L’OMS relève son bilan à plus d’une centaine d’attaques contre des services de santé en Ukraine

« À ce jour, l’OMS a vérifié 103 attaques contre les services de santé, avec 73 personnes tuées et 51 blessées, dont des agents de santé et des patients », a déclaré le chef de l’Organisation mondiale de la santé (OMS), Tedros Adhanom Ghebreyesus, lors d’une conférence de presse, qualifiant ce bilan de « sombre ».

Parmi les attaques confirmées, 89 ont touché des établissements de santé et la plupart des autres des services de transport, notamment des ambulances. « Nous sommes scandalisés par la poursuite des attaques contre les services de santé », a poursuivi le chef de l’OMS, ajoutant qu’elles constituaient « une violation du droit humanitaire international ».

S’exprimant lors d’une précédente conférence de presse à Lviv, dans l’ouest de l’Ukraine, le directeur de la branche européenne de l’OMS, Hans Kluge, a déploré que certaines zones touchées restaient hors de portée de l’aide sanitaire.
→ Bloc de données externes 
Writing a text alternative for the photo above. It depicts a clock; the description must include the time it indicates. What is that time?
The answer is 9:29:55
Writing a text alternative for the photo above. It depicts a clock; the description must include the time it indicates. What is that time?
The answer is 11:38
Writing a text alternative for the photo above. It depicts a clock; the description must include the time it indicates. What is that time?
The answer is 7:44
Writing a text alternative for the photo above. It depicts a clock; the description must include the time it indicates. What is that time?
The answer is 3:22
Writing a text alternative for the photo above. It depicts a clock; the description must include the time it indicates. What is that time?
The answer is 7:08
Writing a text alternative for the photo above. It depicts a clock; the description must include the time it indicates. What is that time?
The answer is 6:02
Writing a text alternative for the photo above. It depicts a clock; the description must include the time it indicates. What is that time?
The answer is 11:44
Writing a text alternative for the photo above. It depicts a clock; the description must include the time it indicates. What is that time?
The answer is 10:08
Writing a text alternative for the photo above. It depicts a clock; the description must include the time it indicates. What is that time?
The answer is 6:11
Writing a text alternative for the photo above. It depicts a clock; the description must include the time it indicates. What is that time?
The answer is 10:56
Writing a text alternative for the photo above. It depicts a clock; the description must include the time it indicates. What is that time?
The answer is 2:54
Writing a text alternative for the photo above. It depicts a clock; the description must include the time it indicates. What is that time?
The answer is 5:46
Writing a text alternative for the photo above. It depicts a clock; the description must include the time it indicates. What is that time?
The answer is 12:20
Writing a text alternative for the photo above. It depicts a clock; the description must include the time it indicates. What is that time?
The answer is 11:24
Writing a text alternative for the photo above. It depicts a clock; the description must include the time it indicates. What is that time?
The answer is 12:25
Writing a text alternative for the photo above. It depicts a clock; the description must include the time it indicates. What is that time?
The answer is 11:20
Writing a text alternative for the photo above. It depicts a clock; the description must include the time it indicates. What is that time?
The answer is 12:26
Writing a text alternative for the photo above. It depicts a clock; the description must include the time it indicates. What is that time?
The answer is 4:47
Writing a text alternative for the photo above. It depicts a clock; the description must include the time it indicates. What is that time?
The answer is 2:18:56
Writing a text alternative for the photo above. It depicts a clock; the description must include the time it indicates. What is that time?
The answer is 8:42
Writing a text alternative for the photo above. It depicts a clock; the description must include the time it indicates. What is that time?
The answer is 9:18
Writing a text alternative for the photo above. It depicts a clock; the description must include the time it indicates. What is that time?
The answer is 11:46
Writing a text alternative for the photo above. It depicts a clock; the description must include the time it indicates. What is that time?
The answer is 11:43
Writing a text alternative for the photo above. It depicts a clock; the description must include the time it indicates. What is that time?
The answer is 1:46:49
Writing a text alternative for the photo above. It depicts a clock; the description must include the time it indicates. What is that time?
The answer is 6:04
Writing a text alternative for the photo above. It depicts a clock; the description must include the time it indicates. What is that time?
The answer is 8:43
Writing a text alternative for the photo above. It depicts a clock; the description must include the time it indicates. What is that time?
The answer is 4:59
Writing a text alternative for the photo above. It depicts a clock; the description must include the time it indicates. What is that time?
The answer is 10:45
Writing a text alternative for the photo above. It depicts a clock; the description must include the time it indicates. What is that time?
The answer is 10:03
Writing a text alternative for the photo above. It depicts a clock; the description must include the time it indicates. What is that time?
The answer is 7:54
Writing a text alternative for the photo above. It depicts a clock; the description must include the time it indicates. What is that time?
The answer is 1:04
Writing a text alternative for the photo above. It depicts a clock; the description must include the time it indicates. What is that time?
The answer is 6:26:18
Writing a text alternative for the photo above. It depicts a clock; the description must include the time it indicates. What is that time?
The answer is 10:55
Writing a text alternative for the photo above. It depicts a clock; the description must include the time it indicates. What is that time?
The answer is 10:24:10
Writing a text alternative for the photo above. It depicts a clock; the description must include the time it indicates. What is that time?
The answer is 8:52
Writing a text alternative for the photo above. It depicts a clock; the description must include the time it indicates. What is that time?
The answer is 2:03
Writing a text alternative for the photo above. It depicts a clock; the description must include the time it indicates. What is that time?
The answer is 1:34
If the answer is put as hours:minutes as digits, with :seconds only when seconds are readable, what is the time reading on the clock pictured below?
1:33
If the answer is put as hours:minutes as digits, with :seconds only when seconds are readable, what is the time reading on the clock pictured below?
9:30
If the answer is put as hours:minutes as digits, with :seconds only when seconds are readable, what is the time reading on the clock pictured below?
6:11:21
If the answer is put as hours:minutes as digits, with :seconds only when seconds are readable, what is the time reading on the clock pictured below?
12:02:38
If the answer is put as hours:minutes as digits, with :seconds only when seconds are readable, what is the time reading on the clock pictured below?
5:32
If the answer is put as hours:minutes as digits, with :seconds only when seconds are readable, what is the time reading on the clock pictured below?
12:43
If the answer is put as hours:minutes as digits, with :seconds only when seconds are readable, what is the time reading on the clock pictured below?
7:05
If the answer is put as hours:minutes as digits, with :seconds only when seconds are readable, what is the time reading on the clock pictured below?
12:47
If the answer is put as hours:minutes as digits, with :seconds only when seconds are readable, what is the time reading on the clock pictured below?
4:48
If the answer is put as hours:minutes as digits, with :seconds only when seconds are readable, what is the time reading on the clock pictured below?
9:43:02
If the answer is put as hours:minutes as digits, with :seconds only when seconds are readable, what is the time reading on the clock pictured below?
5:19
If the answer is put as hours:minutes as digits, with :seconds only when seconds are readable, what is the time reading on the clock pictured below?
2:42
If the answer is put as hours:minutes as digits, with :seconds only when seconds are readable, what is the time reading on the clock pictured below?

Il a noté que « 50 % des pharmacies ukrainiennes sont présumées fermées et que 1 000 établissements de santé se trouvent à proximité de zones de conflit ou de zones de contrôle modifiées ».

M. Kluge a également souligné que les attaques contre les services de santé constituaient une « violation manifeste du droit humanitaire international », mais a ajouté que l’organisation n’a pas directement attribué la responsabilité de ces attaques, soulignant « ne pas avoir de mandat » pour le faire.

Moscou qualifie d’« absurdes » les accusations de Paris sur Marioupol

Le porte-parole du gouvernement français Gabriel Attal a déclaré,  « au nom du gouvernement français » : « les frappes de la Russie contre l’hôpital pédiatrique de Marioupol sont inhumaines et lâches. Ce sont des femmes, des enfants, des soignants qui ont été ciblés, c’est inqualifiable et nous appelons à nouveau au cessez-le-feu ».

Des propos qui n’ont pas manqué de faire réagir Moscou.

« La déclaration du représentant officiel du gouvernement français Gabriel Attal sur le prétendu manque d’approbation de la Russie pour l’évacuation des civils de Marioupol est totalement incompréhensible », déclare ce soir une instance chargée des questions humanitaires en Ukraine au sein du ministère de la défense russe.

« De telles déclarations frappent par leur absurdité, puisque la partie russe (…) ouvre quotidiennement des couloirs humanitaires », a ajouté le ministère dans un communiqué. « La partie russe est prête à déployer des couloirs humanitaires dans n’importe quelle direction dès que possible et à assurer l’évacuation en toute sécurité des civils », a assuré le ministère.

Dans son communiqué de jeudi soir, les autorités russes ont assuré respecter le cessez-le-feu sur « tous les couloirs humanitaires, y compris ceux ouverts par la partie ukrainienne », tout en accusant cette dernière de les « bombarder aveuglément ».

 

Des vidéos, dont certaines ont pu être authentifiées, montrent des militaires ukrainiens exécutant des prisonniers de guerre russes. La présidence ukrainienne promet que les responsables seront traduits en justice, mais certains officiels sont plus ambigus.